Drunken Cambridge students wrecked a curry house when they ran amok in a giant food fight.
More than a dozen yobs – many of them bare-chested – poured into the top floor of a city centre restaurant after a day’s drinking.
A mass brawl then broke out between two rivals groups who bombarded each other with food, plates and cutlery.

Some of the well-heeled louts took off their shoes and used them as missiles and a glass bottle hit a girl on the head.
A male student was thrown from his chair and pushed down the stairs and a table was broken in half.
Police were called to help evict the students from the Curry King restaurant but there were no arrests.
Owner Ali Rana, 40, said: “The room was a mess.
“There was broken glass and food all over the carpet, the furniture was smashed and we didn’t finish cleaning up until 4am.

“We had lots of business on Sunday, as it was a Bank Holiday, but many of the customers on the ground floor were shocked and angry.
“They couldn’t believe how the students had behaved.
“We like to have students at the Curry King but there’s a minority of them who ruin it for everyone else.”
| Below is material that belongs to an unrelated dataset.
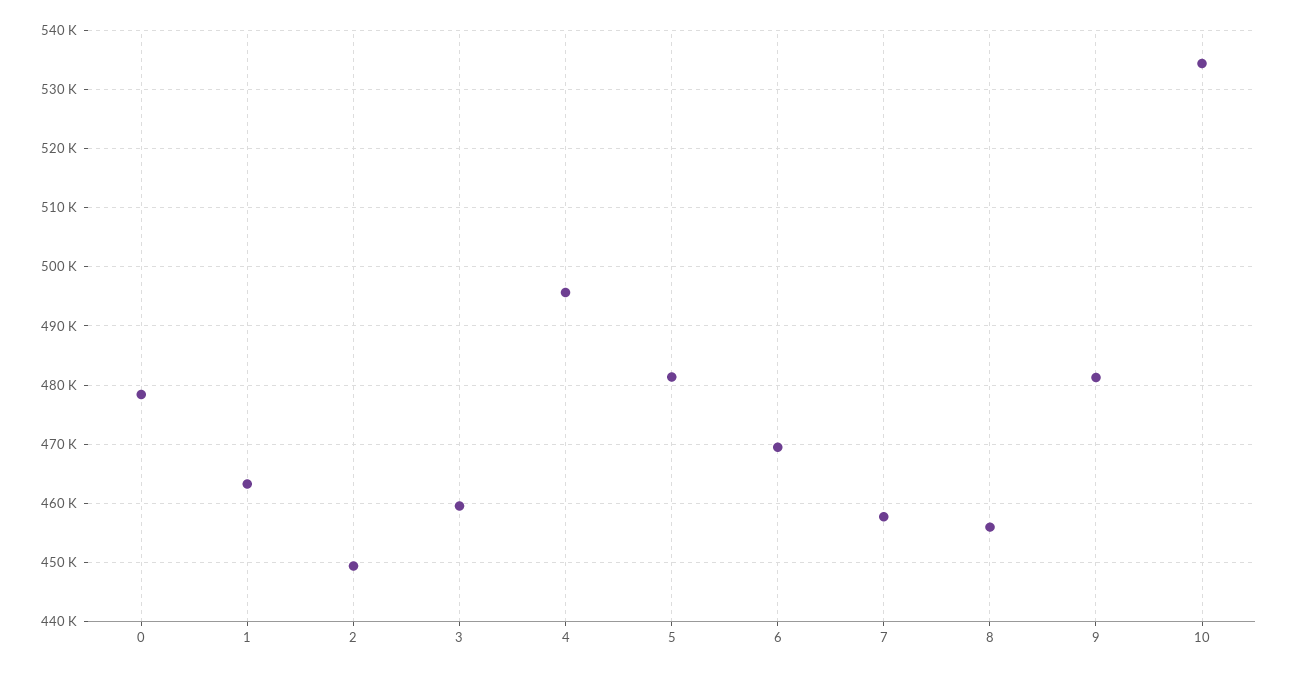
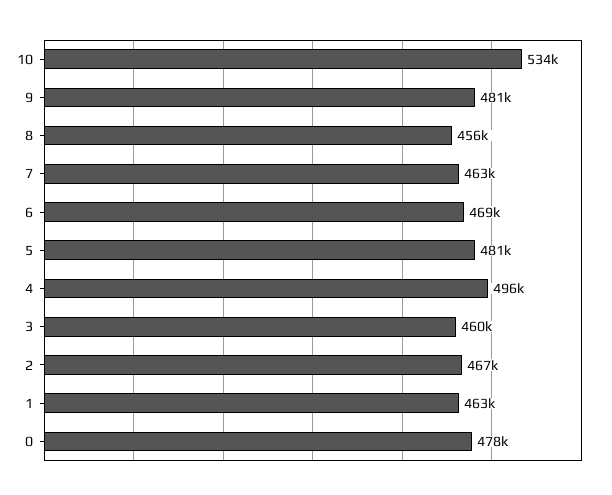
2: 450000 -> 467000
7: 458000 -> 463000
The trouble came on one of Cambridge’s notorious annual drinking dates known as
Caesarian Sunday.
It celebrates the beginning of the summer term which ends with an infamous post-exams party called Suicide Sunday in June.
The curry house clash came when a member of Girton College’s Green Giants stole a bottle of Pimm’s from Jesus College Caesarians.
The bottle was then thrown at the Caesarian in a challenge to fight.
One eyewitness said: “Everyone was drunk from having been on Jesus Green – someone from one of the colleges strawpedo-ed two bottles of wine straight away.
“Many of them arrived with no top on.
“Someone threw a punch, and when one of the boys came over to break it up, he ended up punching his own friend in the face.”
Cambridge officials had urged students to avoid the drunken scenes of previous Caesarian Sundays and ‘find a more fruitful way’ of spending it this year.
The day had earlier passed off calmly with around 2,000 students gathering in the city’s Jesus Green park without the normal boozy antics.